(Listed records begins)

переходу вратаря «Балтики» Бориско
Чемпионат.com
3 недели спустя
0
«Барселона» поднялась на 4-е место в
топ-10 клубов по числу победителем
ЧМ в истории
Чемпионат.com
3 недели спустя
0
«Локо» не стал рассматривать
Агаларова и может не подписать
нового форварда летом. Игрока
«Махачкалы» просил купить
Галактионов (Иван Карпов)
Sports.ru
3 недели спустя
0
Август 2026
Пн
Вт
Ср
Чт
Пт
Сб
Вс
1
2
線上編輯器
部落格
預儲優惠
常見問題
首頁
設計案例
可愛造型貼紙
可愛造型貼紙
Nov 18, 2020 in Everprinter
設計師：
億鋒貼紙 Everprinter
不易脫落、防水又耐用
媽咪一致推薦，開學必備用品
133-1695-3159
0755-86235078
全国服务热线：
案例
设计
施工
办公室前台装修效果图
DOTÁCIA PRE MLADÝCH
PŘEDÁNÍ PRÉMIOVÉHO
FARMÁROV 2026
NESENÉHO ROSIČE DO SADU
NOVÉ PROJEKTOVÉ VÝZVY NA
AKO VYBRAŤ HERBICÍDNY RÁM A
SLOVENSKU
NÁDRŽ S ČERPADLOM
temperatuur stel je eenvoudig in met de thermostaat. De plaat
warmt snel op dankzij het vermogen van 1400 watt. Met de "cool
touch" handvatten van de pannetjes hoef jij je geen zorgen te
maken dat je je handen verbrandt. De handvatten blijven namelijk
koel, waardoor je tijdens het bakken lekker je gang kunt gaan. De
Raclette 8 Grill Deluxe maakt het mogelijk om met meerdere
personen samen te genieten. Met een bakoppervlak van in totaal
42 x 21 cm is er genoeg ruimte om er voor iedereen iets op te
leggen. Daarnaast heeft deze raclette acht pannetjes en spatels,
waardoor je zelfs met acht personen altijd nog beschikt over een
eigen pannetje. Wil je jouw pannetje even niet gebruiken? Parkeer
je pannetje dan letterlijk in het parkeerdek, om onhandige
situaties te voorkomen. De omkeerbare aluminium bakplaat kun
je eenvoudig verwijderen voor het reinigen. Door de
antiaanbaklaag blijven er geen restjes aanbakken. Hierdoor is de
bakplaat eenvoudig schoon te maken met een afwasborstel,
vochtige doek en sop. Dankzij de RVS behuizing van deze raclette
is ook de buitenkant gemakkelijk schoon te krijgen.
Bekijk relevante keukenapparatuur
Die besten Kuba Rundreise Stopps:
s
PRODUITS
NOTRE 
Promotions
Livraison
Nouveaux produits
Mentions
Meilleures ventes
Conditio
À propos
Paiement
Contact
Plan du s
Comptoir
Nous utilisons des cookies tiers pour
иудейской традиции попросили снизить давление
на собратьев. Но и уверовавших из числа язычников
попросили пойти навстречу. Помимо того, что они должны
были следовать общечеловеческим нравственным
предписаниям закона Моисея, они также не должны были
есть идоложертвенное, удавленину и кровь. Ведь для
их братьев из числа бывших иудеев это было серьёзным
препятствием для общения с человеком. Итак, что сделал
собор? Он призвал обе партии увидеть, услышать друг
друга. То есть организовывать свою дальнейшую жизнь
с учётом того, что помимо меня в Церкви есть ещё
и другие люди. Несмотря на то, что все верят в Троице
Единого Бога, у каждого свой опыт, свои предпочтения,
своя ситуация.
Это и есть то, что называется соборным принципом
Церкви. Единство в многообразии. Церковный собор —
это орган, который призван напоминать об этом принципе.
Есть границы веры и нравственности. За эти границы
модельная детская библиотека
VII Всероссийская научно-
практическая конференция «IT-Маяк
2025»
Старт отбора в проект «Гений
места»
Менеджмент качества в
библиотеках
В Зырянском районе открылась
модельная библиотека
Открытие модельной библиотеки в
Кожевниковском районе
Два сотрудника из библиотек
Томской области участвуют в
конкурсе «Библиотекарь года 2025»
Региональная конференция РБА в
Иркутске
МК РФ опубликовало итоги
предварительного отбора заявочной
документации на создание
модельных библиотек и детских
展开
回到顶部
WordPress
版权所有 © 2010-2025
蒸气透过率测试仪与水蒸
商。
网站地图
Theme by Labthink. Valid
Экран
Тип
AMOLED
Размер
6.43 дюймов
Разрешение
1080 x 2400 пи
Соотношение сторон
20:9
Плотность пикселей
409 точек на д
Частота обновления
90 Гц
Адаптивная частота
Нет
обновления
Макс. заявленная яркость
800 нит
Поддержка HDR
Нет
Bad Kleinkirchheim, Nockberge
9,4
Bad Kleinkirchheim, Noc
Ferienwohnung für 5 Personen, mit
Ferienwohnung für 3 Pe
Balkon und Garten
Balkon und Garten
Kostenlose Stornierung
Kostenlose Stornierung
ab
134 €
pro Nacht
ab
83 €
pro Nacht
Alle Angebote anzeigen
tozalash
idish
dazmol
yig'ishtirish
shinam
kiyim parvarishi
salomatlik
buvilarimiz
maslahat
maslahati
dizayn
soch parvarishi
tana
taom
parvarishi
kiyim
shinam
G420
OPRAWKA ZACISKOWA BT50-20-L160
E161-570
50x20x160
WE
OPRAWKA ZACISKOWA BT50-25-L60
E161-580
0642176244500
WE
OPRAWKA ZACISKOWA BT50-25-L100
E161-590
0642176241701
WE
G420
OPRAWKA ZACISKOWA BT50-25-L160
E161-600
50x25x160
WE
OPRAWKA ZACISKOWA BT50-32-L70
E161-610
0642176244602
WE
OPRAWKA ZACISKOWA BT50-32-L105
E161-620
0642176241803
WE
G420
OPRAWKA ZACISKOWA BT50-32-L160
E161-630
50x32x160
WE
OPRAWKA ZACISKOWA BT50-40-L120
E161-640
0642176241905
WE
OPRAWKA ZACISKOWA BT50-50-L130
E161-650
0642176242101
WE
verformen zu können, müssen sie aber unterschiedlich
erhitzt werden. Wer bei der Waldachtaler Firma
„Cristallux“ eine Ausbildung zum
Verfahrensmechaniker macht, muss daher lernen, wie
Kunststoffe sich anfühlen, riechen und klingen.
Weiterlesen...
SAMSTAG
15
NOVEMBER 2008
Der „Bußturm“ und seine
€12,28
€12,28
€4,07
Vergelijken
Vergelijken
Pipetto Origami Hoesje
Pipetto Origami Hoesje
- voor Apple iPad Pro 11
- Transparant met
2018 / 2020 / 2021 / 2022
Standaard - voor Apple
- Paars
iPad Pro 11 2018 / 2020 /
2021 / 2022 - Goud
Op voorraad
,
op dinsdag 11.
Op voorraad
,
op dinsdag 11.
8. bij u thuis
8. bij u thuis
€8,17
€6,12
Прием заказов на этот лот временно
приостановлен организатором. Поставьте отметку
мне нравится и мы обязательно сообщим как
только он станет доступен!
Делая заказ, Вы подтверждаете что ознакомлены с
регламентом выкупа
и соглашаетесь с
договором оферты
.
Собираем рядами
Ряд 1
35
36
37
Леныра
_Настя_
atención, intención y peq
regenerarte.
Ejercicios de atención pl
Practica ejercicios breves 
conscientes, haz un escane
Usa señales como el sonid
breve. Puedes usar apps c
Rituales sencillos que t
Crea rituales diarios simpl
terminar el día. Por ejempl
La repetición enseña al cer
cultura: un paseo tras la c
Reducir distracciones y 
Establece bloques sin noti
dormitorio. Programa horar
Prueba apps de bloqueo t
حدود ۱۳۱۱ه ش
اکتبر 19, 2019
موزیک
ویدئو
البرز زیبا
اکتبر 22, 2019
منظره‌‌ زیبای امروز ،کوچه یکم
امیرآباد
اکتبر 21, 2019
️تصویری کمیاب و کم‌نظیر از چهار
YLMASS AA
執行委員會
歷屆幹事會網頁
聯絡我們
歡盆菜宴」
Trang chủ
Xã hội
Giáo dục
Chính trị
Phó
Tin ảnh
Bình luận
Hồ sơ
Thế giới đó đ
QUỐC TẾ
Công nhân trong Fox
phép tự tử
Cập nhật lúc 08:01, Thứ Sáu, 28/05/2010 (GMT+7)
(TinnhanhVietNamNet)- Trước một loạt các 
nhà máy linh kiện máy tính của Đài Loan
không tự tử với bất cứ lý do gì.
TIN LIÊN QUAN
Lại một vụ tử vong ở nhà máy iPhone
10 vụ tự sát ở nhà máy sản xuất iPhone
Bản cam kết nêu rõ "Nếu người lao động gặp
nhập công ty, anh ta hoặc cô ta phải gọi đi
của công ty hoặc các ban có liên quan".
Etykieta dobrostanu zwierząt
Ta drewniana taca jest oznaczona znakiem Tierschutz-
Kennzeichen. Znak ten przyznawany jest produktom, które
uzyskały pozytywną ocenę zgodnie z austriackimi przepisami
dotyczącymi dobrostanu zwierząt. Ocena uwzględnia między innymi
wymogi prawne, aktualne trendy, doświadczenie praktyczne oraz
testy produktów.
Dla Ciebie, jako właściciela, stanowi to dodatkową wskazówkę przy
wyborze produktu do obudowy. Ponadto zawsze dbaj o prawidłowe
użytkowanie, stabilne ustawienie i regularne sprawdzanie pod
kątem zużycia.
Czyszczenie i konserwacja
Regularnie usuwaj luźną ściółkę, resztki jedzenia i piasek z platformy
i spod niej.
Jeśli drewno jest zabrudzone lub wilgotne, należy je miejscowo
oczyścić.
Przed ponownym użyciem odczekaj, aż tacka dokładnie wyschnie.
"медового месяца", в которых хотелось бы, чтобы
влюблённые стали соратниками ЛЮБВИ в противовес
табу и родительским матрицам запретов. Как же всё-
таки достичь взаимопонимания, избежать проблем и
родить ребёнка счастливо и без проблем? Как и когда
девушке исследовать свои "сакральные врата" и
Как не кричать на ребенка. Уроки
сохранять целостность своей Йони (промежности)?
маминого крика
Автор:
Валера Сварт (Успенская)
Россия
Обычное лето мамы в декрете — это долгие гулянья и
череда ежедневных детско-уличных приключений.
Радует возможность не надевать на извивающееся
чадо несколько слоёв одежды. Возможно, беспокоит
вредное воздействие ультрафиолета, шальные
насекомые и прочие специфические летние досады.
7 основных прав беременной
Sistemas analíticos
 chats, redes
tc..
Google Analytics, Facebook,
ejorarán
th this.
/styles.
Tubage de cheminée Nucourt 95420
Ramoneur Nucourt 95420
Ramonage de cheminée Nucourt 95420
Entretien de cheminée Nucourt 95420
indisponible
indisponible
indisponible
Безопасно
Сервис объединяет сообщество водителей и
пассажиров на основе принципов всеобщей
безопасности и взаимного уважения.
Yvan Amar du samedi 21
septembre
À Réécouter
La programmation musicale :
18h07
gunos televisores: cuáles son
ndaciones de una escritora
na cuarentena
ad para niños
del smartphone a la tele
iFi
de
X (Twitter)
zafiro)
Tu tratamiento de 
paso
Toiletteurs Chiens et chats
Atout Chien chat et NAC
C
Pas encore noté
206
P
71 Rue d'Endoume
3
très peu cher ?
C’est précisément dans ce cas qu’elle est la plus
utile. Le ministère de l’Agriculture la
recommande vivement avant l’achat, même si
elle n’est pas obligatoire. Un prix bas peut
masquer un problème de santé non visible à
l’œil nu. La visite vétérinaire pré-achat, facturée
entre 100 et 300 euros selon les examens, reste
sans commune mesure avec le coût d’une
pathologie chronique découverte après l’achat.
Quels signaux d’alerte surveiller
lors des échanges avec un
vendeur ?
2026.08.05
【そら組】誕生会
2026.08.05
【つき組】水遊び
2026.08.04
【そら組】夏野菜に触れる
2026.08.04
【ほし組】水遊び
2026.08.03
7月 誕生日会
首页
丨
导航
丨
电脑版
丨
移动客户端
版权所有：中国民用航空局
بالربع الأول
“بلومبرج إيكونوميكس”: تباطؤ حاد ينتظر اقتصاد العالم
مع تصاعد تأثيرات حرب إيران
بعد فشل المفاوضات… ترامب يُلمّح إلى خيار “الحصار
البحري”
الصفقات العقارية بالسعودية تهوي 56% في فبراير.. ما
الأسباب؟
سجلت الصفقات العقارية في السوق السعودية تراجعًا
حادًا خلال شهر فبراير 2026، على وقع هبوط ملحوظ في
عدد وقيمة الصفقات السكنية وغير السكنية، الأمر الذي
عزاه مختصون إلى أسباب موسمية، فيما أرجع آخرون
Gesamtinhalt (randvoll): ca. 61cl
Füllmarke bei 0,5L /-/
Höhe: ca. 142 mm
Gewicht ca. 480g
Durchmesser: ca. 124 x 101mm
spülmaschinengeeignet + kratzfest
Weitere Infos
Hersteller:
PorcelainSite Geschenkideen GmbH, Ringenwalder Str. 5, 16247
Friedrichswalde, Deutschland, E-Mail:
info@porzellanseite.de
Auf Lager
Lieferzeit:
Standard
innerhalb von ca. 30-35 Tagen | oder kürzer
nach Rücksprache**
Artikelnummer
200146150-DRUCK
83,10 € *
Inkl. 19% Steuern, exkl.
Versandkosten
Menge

(Listed records ends)

Work request: Starting with the first line and going on through the line with "Bekijk relevante keukenapparatuur", write those lines out again with "bakplaat" switched to "grillplaat" and nothing else changed.

Task result:
переходу вратаря «Балтики» Бориско
Чемпионат.com
3 недели спустя
0
«Барселона» поднялась на 4-е место в
топ-10 клубов по числу победителем
ЧМ в истории
Чемпионат.com
3 недели спустя
0
«Локо» не стал рассматривать
Агаларова и может не подписать
нового форварда летом. Игрока
«Махачкалы» просил купить
Галактионов (Иван Карпов)
Sports.ru
3 недели спустя
0
Август 2026
Пн
Вт
Ср
Чт
Пт
Сб
Вс
1
2
線上編輯器
部落格
預儲優惠
常見問題
首頁
設計案例
可愛造型貼紙
可愛造型貼紙
Nov 18, 2020 in Everprinter
設計師：
億鋒貼紙 Everprinter
不易脫落、防水又耐用
媽咪一致推薦，開學必備用品
133-1695-3159
0755-86235078
全国服务热线：
案例
设计
施工
办公室前台装修效果图
DOTÁCIA PRE MLADÝCH
PŘEDÁNÍ PRÉMIOVÉHO
FARMÁROV 2026
NESENÉHO ROSIČE DO SADU
NOVÉ PROJEKTOVÉ VÝZVY NA
AKO VYBRAŤ HERBICÍDNY RÁM A
SLOVENSKU
NÁDRŽ S ČERPADLOM
temperatuur stel je eenvoudig in met de thermostaat. De plaat
warmt snel op dankzij het vermogen van 1400 watt. Met de "cool
touch" handvatten van de pannetjes hoef jij je geen zorgen te
maken dat je je handen verbrandt. De handvatten blijven namelijk
koel, waardoor je tijdens het bakken lekker je gang kunt gaan. De
Raclette 8 Grill Deluxe maakt het mogelijk om met meerdere
personen samen te genieten. Met een bakoppervlak van in totaal
42 x 21 cm is er genoeg ruimte om er voor iedereen iets op te
leggen. Daarnaast heeft deze raclette acht pannetjes en spatels,
waardoor je zelfs met acht personen altijd nog beschikt over een
eigen pannetje. Wil je jouw pannetje even niet gebruiken? Parkeer
je pannetje dan letterlijk in het parkeerdek, om onhandige
situaties te voorkomen. De omkeerbare aluminium grillplaat kun
je eenvoudig verwijderen voor het reinigen. Door de
antiaanbaklaag blijven er geen restjes aanbakken. Hierdoor is de
grillplaat eenvoudig schoon te maken met een afwasborstel,
vochtige doek en sop. Dankzij de RVS behuizing van deze raclette
is ook de buitenkant gemakkelijk schoon te krijgen.
Bekijk relevante keukenapparatuur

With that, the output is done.